### INSTRUCTIONS TO FOLLOW
Go through the data below and return each line where the string "between" occurs.

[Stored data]

····················

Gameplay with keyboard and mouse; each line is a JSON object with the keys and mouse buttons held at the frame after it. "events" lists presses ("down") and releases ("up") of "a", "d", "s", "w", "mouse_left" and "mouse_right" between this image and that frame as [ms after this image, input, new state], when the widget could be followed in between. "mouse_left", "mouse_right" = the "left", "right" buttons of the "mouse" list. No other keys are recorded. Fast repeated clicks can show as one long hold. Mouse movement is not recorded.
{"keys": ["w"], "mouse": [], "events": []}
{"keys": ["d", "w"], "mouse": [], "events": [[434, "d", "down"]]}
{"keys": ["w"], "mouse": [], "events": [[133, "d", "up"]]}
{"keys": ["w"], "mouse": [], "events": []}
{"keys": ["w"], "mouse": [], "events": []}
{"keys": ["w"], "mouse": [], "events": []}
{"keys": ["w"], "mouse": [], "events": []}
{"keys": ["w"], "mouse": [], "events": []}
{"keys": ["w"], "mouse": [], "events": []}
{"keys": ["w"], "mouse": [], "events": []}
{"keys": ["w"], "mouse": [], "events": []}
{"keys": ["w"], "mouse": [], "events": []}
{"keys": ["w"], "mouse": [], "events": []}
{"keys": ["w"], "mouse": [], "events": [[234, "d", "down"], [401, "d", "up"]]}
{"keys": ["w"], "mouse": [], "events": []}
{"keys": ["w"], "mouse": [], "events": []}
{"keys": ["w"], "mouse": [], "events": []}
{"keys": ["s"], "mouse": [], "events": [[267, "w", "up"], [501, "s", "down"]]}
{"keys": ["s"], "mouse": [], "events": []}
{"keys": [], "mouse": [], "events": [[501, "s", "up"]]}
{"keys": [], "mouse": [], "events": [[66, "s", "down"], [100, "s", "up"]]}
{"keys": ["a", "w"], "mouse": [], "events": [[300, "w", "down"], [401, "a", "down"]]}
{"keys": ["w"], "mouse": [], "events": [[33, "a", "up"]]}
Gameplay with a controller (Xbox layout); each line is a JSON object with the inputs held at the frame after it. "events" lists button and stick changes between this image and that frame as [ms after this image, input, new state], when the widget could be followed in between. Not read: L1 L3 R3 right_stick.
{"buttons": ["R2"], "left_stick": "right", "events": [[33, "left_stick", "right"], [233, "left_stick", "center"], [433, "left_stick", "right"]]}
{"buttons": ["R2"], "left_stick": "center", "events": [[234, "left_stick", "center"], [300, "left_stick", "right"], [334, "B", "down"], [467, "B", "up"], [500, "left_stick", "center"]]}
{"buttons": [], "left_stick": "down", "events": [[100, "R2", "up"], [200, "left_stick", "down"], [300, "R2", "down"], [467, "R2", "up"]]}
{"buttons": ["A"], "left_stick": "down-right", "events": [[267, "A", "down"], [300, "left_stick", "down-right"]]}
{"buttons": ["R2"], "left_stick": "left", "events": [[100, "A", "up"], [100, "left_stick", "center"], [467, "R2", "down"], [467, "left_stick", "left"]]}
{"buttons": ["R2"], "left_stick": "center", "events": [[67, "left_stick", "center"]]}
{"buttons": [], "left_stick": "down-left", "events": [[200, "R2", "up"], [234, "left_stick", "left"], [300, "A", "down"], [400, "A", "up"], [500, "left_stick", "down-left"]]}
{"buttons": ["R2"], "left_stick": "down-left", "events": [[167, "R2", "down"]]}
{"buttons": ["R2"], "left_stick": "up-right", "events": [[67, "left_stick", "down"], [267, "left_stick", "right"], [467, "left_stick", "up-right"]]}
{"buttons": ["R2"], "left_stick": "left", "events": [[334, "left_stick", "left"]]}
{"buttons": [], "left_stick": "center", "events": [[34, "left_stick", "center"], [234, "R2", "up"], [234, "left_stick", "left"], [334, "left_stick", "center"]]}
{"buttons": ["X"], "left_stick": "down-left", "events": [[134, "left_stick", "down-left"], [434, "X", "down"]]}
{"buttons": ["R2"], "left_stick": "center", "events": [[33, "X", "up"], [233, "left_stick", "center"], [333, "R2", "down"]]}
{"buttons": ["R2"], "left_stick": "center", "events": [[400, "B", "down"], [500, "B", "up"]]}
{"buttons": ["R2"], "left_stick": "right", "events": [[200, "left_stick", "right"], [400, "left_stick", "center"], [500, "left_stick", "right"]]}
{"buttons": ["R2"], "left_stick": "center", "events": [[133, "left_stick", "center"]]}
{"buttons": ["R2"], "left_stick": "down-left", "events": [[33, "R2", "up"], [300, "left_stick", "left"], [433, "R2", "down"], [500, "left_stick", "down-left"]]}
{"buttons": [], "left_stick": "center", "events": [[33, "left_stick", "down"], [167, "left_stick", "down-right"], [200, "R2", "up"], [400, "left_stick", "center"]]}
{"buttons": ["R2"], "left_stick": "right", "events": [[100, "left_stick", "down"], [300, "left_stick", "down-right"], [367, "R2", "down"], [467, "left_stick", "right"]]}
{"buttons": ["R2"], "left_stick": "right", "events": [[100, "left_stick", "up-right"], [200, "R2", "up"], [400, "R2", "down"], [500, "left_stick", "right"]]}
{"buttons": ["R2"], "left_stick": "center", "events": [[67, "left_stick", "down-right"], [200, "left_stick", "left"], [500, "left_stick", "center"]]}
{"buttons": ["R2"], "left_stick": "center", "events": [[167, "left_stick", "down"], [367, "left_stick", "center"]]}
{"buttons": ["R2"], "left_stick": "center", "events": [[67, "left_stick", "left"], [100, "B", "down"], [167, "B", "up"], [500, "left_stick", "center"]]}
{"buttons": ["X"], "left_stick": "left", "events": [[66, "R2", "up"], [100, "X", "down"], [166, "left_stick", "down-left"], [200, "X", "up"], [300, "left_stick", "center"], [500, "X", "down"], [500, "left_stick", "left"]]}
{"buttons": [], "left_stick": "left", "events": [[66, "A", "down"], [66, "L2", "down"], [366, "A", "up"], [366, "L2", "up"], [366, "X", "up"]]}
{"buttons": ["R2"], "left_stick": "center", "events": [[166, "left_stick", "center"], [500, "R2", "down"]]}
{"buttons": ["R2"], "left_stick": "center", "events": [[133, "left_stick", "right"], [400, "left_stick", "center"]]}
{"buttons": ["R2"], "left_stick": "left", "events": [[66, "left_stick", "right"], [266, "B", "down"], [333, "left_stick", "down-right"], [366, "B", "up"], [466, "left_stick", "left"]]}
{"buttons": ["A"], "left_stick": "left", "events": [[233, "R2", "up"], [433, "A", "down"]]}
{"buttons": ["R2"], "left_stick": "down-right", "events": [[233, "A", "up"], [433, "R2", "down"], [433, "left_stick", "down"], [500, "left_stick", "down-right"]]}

····················

### RESULT FOR THIS TASK
Gameplay with keyboard and mouse; each line is a JSON object with the keys and mouse buttons held at the frame after it. "events" lists presses ("down") and releases ("up") of "a", "d", "s", "w", "mouse_left" and "mouse_right" between this image and that frame as [ms after this image, input, new state], when the widget could be followed in between. "mouse_left", "mouse_right" = the "left", "right" buttons of the "mouse" list. No other keys are recorded. Fast repeated clicks can show as one long hold. Mouse movement is not recorded.
Gameplay with a controller (Xbox layout); each line is a JSON object with the inputs held at the frame after it. "events" lists button and stick changes between this image and that frame as [ms after this image, input, new state], when the widget could be followed in between. Not read: L1 L3 R3 right_stick.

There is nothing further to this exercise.